3. Mehr Sauerstoff in den Körper lassen.
Wir entspannen mehr. Es hilft dabei, Stress loszulassen und überhaupt in dieses Glücksgefühl kommen zu können. Dann können wir Höhepunkte größer machen, können sie hinauszögern. Wir können sie zu uns holen und viel intensiver in den Körper spüren.
4. Die Kehle als Spiegelbild der Vulva
Wenn du dir Zeichnungen oder Bilder anschaust, von der Kehle in der Draufsicht und das Bild einer Vulva ist die Ähnlichkeit wirklich beachtlich. Sie sind fast identisch. Dafür braucht man kein medizinischer Experte zu sein, um zu verstehen, dass es da einen Zusammenhang und eine Verbindung geben muss.
Da kommt auch nochmal mein Geburtserlebnis mit ins Spiel. Ich weiß, dass mir in der Vorbereitung für die zweite Geburt die Hebamme geraten hat, dass es wichtig sei, den Mund locker zu lassen. So wie wir den Mund anspannen, spannen wir auch unseren Muttermund an. Das heißt, je lockerer der Mund, desto lockerer ist auch der Muttermund und desto leichter ist die Geburt. Der Mund ist zwar nicht direkt die Kehle, aber das ist ja alles nicht so weit voneinander entfernt.
Der Mensch ist ein System. Das heißt also, wenn wir oben dicht machen und uns verschließen, dann verschließen wir uns auch untenrum. Damit verschließen wir uns vor schönen, tollen Reizen und Gefühlen. Wir machen einfach dicht. Allein dieser eine Grund reicht schon völlig aus, um sich zu öffnen und mehr Qualität zu erleben.
5. Es turnt den anderen einfach an
Ein wirklich echtes Stöhnen, ein Hecheln oder ein Jauchzen, oder was auch immer dabei herauskommt. Das ist intim. Das heißt, es ist ein Zeichen, dass wir uns unserem Partner, unserer Partnerin öffnen, dass wir uns fallen lassen.
Es bedeutet, dass wir erregt sind, dass es etwas ist, was uns gerade gefällt. Wer laut ist, den hat die Lust gepackt, der ist erregt und dass wir damit unseren Partner oder unsere Partnerin auch dazu einladen, gemeinsam mit uns auf dieser Welle der Lust zu reiten.

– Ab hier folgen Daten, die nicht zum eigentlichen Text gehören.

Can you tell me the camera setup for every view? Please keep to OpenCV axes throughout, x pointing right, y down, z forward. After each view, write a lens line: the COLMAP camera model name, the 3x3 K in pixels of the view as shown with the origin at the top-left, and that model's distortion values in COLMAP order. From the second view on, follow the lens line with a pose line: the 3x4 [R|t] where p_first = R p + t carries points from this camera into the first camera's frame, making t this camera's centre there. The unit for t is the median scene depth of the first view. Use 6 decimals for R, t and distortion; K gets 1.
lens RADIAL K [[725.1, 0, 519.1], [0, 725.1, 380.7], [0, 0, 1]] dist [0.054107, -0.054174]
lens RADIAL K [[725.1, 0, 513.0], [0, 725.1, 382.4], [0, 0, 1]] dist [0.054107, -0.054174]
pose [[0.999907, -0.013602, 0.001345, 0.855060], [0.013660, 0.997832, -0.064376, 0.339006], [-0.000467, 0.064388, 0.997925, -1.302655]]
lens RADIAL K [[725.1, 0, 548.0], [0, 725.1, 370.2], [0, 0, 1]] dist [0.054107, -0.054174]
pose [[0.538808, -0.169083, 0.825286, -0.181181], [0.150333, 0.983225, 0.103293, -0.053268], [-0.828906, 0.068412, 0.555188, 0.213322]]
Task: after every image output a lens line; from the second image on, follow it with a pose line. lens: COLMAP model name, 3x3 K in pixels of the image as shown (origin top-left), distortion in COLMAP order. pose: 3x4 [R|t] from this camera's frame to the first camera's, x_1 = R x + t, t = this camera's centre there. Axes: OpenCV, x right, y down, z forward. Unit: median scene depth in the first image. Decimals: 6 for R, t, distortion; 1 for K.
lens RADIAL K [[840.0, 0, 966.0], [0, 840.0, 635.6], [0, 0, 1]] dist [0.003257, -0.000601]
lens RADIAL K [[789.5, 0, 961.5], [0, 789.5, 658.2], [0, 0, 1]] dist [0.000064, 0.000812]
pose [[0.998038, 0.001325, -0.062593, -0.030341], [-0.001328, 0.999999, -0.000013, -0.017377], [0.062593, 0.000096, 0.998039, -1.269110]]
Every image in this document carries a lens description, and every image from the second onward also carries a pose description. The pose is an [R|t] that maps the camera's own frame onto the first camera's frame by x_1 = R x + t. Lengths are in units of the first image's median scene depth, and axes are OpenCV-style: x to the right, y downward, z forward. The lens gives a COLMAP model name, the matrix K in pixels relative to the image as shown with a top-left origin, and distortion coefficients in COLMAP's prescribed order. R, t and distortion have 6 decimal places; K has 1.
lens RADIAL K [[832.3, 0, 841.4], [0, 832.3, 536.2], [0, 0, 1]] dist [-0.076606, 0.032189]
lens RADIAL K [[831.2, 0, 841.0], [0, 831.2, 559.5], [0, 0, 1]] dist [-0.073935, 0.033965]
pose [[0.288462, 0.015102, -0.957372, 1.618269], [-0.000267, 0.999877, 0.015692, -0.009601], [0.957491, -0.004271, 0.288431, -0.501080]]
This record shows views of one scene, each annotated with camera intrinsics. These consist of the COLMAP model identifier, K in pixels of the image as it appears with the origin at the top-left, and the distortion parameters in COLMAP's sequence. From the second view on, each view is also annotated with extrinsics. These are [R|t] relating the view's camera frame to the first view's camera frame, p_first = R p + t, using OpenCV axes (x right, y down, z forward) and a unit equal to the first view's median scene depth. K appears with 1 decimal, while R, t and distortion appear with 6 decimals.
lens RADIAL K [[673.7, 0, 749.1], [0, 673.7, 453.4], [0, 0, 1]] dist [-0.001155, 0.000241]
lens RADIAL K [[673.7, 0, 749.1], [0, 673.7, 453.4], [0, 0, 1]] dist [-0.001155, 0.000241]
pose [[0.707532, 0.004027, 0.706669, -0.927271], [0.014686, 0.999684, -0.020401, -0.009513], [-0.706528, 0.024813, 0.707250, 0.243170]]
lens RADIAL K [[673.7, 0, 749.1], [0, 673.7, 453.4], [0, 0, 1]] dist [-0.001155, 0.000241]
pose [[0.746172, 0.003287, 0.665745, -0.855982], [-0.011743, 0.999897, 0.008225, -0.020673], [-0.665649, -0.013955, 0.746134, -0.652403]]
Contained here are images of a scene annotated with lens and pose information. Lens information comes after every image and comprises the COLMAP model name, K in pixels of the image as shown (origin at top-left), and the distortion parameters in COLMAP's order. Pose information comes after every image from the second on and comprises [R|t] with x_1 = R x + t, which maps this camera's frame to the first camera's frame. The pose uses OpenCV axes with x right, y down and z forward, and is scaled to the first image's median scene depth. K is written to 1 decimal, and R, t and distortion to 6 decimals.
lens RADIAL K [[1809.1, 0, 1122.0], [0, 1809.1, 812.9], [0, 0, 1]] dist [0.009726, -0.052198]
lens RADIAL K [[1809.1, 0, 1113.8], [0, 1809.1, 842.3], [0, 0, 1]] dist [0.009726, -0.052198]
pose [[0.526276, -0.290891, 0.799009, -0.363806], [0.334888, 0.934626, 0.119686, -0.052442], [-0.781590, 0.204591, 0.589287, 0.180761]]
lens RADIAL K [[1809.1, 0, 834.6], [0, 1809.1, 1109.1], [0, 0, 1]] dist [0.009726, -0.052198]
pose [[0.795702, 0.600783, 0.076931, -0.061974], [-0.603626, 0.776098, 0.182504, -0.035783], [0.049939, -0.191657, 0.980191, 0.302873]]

Wenn wir Sex zu zweit haben, dann ist es nicht so, dass nur einer sich zurückhält oder an Scham stößt. Es werden dann plötzlich zwei daraus. Wenn wir uns öffnen, wenn wir es uns erlauben, laut zu sein, ist es ein intimes Erlebnis, eine Einladung für den Partner.
Ich wünsche es mir für dich, für deine Lust, dass du es dir erlaubst. Und es in vollsten Zügen genießt.